* Start Entries *

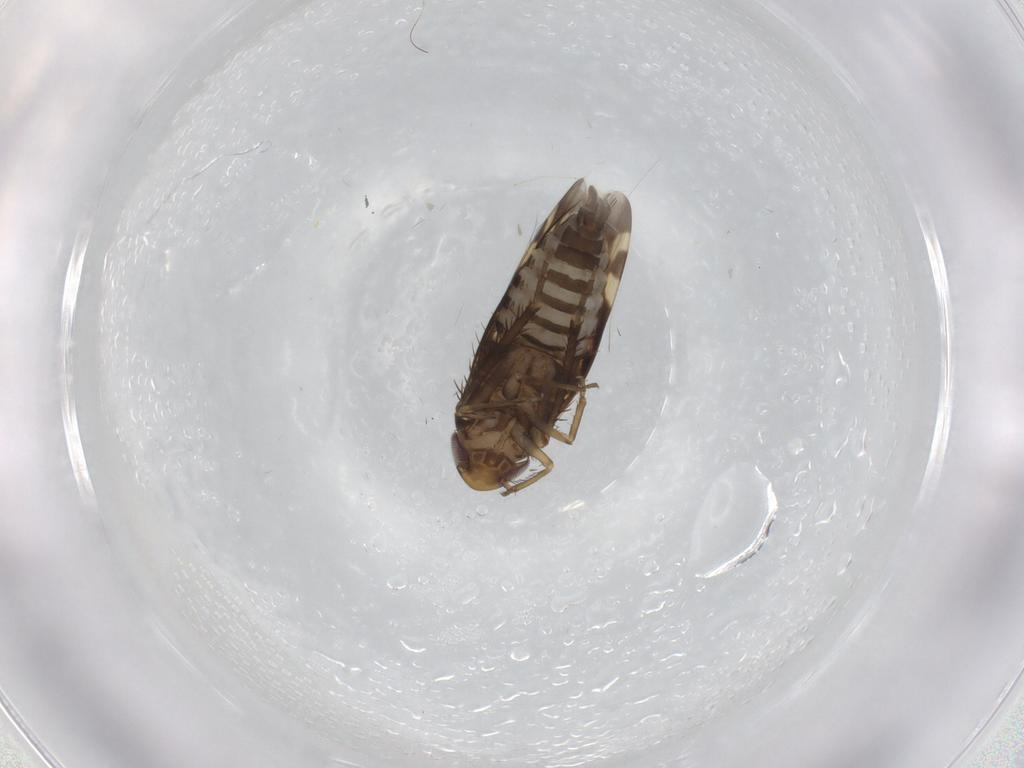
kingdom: Animalia
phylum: Arthropoda
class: Insecta
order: Hemiptera
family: Cicadellidae
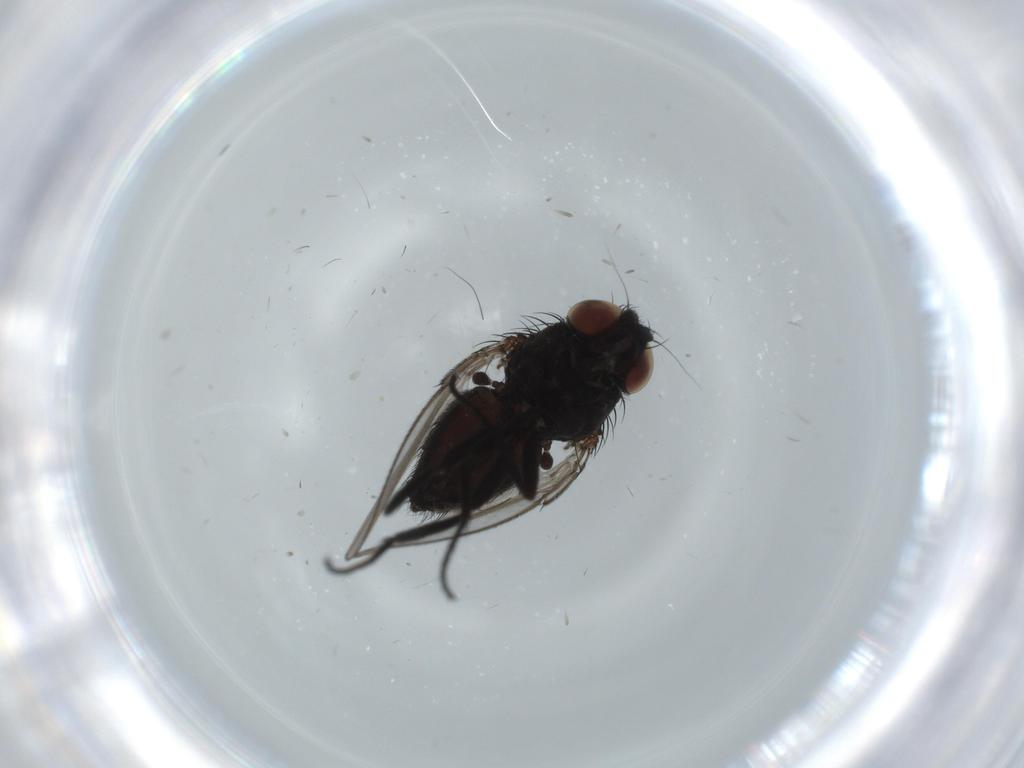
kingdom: Animalia
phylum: Arthropoda
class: Insecta
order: Diptera
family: Milichiidae
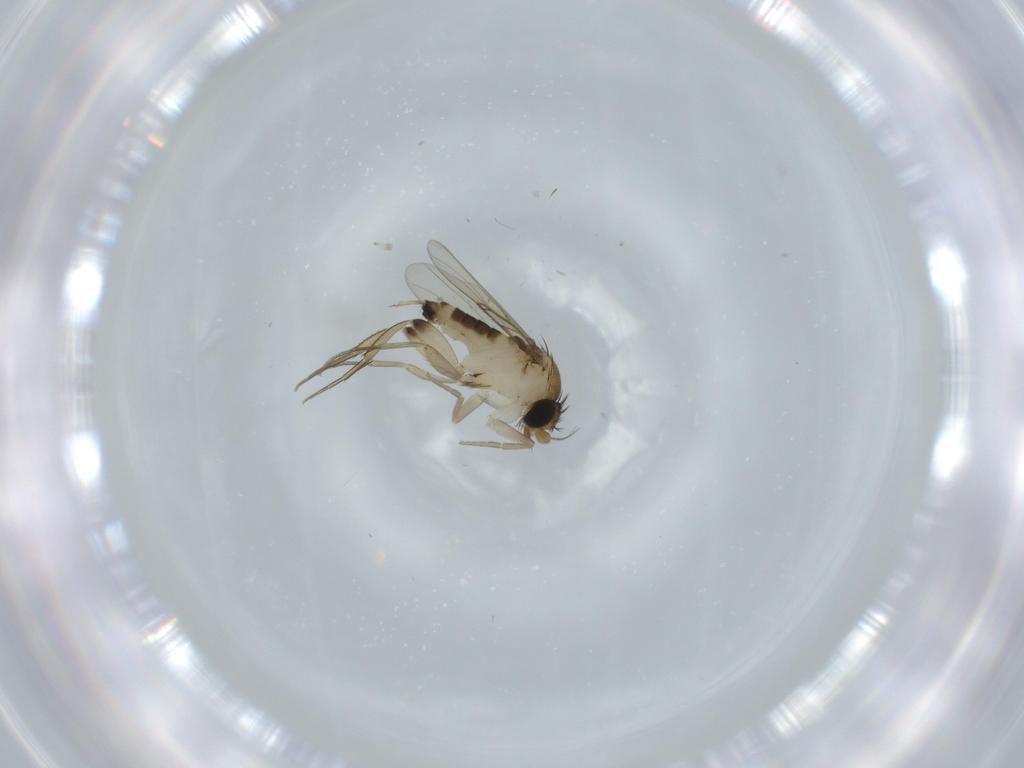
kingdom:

* End Entries *

_Instructions for the task:_ Please repeat the text lines of every row above word for word, leaving out the pictures.

_Full answer:_
kingdom: Animalia
phylum: Arthropoda
class: Insecta
order: Hemiptera
family: Cicadellidae
kingdom: Animalia
phylum: Arthropoda
class: Insecta
order: Diptera
family: Milichiidae
kingdom:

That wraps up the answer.